Monday 14 August 2017

Greetings from France! (August 2)



DIARY

Summer health, wellness and other topics

                        by Robert LaFrance

            A decade or so ago, someone in the provincial government of New Brunswick decided that the Department of Health should be renamed the Department of Health and Wellness. I just remembered that and have been trying for some time to figure out the difference between health and wellness. If you know, email me at BobBewildered@W-Mail.ca. Kidding.
            My friend Flug’s nephew Igor joined the Canadian Armed Forces last December and did what no man should ever do – Igor asked his friend Arnie to look after his, Igor’s,  girlfriend, and don’t let any male predator get near her. Of course we know immediately what happened – Arnie and Igor’s girl Sheila got together and co-signed the ‘Dear John Letter’ to Igor who was serving on a frigate in the north Atlantic.

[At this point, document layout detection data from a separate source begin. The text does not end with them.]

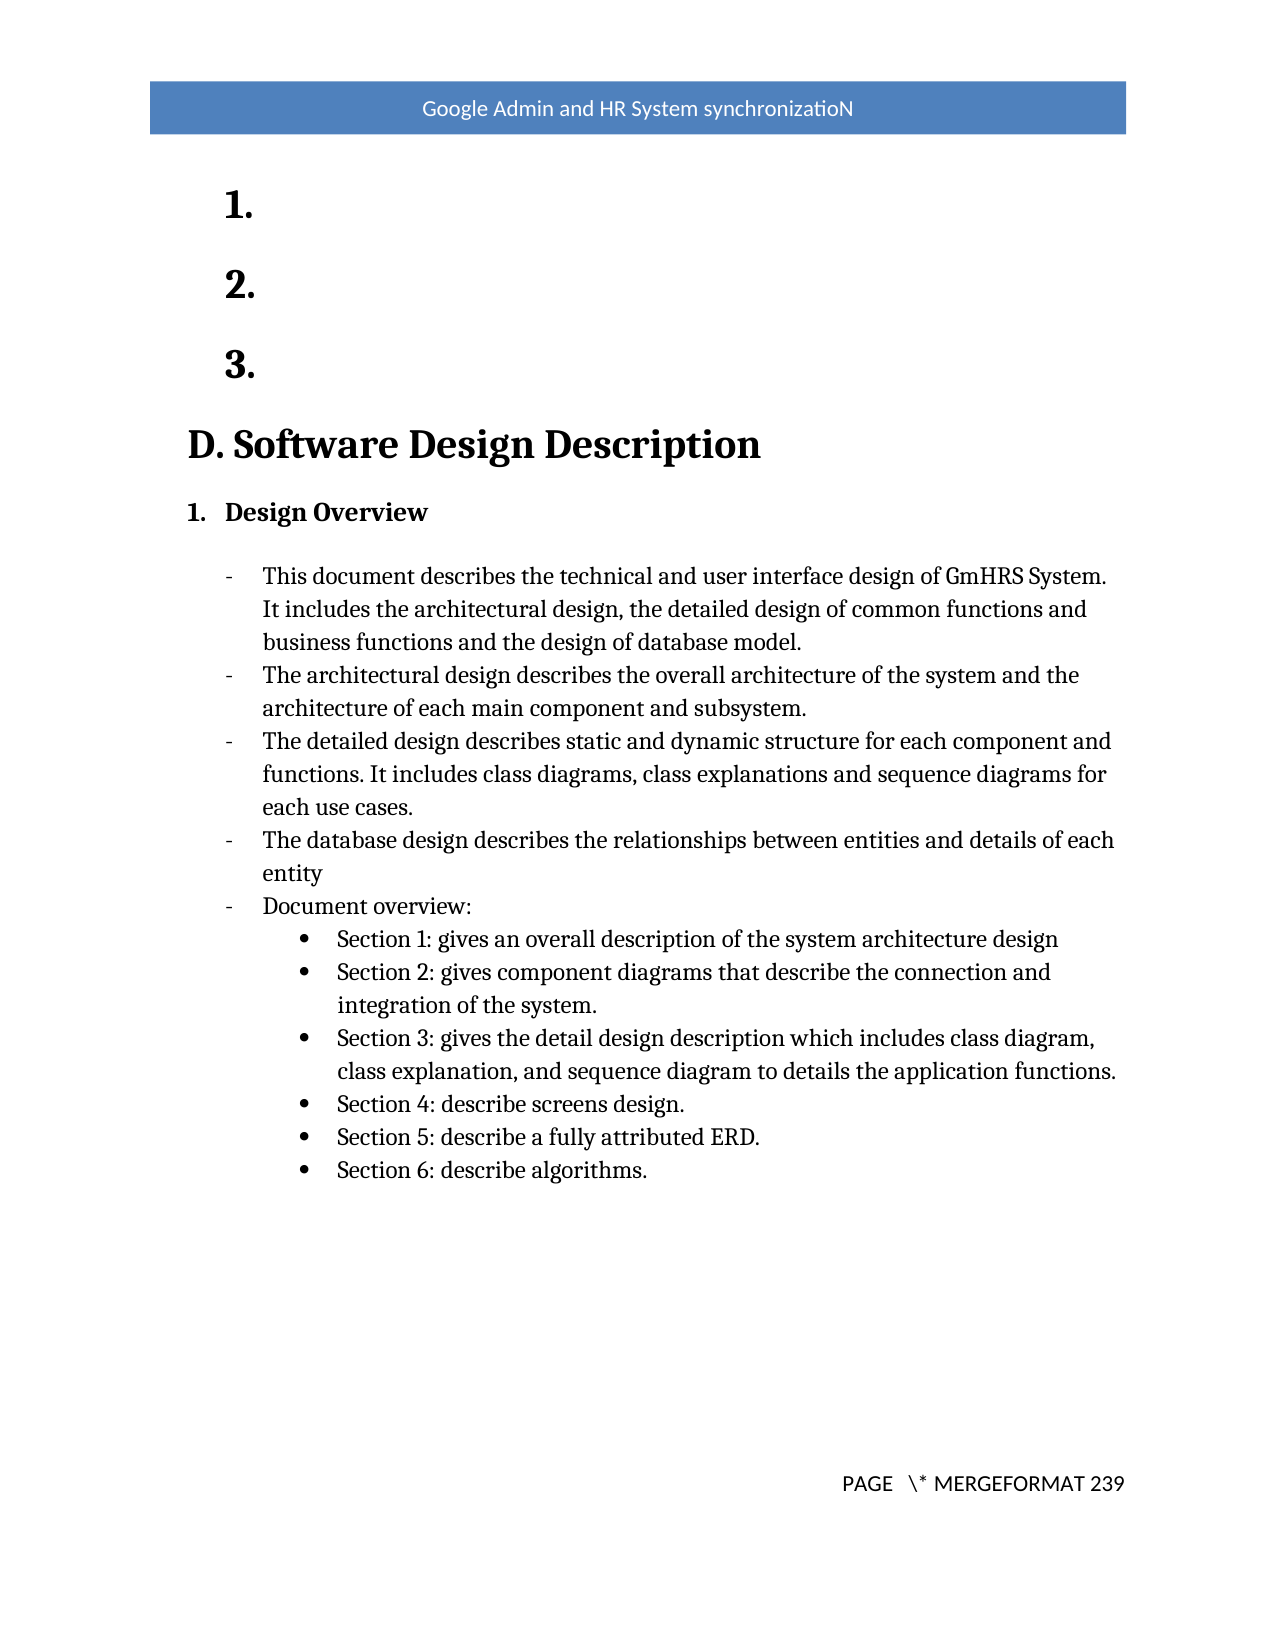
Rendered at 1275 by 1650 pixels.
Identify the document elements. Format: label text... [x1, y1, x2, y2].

subtitle D. Software Design Description [187, 421, 1125, 469]
list Section 1: gives an overall description of the system architecture design [300, 925, 1125, 954]
list The architectural design describes the overall architecture of the system and the architecture of each main component and subsystem. [225, 661, 1125, 723]
list Section 6: describe algorithms. [300, 1156, 1125, 1185]
list Section 2: gives component diagrams that describe the connection and integration of the system. [300, 958, 1125, 1020]
list This document describes the technical and user interface design of GmHRS System. It includes the architectural design, the detailed design of common functions and business functions and the design of database model. [225, 562, 1125, 657]
list Section 4: describe screens design. [300, 1090, 1125, 1119]
list Section 3: gives the detail design description which includes class diagram, class explanation, and sequence diagram to details the application functions. [300, 1024, 1125, 1086]
list Document overview: [225, 892, 1125, 921]
list The database design describes the relationships between entities and details of each entity [225, 826, 1125, 888]
list The detailed design describes static and dynamic structure for each component and functions. It includes class diagrams, class explanations and sequence diagrams for each use cases. [225, 727, 1125, 822]
list Section 5: describe a fully attributed ERD. [300, 1123, 1125, 1152]
subtitle Design Overview [187, 497, 1125, 528]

Arnie added a little note at the bottom: “Thanks a lot for the present, old buddy!” Igor didn’t get the note until his ship stopped at Marseilles, France for supplies. He smiled, because Arnie’s former girlfriend Julianne was waiting at a church on Rue d’Arbres, Marseilles, where they would be married. Igor and Julianne had been planning this since last summer. Devious or what?
            Someone asked me last week what was my favourite poem. Since my youth my favourite one has been “Stopping by woods on a snowy evening” by Robert Frost, with number two on my hit parade being “Sestina of the Tramp-Royal” by Rudyard Kipling. There! Now you know all about me. Except for the word ‘snowy’ in the first one, those poems are top dogs in my book. In my younger days, when I wandered around Canada from east to west to far north, I often read the Sestina poem that ends like this: “It’s like a book I think, this bloomin’ world, that you can read and care for just so long, until you get the page you’re reading done, and turn another, likely not so good, but what you’re after is to turn ‘em all!”
            I have mentioned before in these pages that I have got to be the worst slob in Christendom and have seen no reason to revise that assessment. I put on a pair of clean trousers and within minutes I have spilled something on them – almost always something that won’t come out in the wash. If I had more than two shirts I would have to change every hour because of the dirt and stains. My first wife was in despair because she did the laundry (and still does, since I remain married to her against all odds) but it says in the fine print of the marriage contract “thou shalt put up with that klutz”. One day I heard her talking to a friend and saying: “You know, marriage isn’t a word; it’s a sentence.”
            It is curious that some people consider that they have a big problem when in fact it’s mere nothing. Last evening the news came on and once again it was Donald Trump, Russia, Canada-US trade talks, North Korea, Putin, global warming, pollution, forest fires and the Russians who have absolutely no shame. Ignoring all that, I spent at least three minutes tracking down and murdering a big fat housefly. Any person’s problem is important to HIM.
            This morning Flug decided he would do some gardening and told his wife Jellaine that he was going uptown to look for a hoe. She misunderstood. Flug should be able to come home by Monday.
            Here in New Brunswick, hardly a day goes by that we don’t hear once again that people who should be in nursing homes are taking up hospital beds at ten times the cost. In that same news report was the remarkable statement that one of these patients would only cost the government $45 a day if he or she had home care. I know that government bureaucrats are much smarter than I, but I wonder why the new Victoria Glen Manor in Perth-Andover had to be built with five fewer beds than the old Manor? Each of the two modules contain 30 beds, but surely someone could have suggested adding another module and making it 90 beds. But as I said, they’re smarter than I am. Aren’t they?
            I had a question for Flug, since he’s also smarter than I am: “What is the different between heart surgery and open heart surgery?” I was assuming that in the latter case the chest is opened up, but I was put right by my old friend, who used to be a barber on Parliament Hill and had several surgeons among his clientele.
            “Not for the first time, Bob,” he said kindly, “you don’t know your bum from a hole in the ground. It’s not called open heart surgery until the surgeon works on your heart while using bypass equipment, like a heart-lung bypass machine…Got any lemonade?”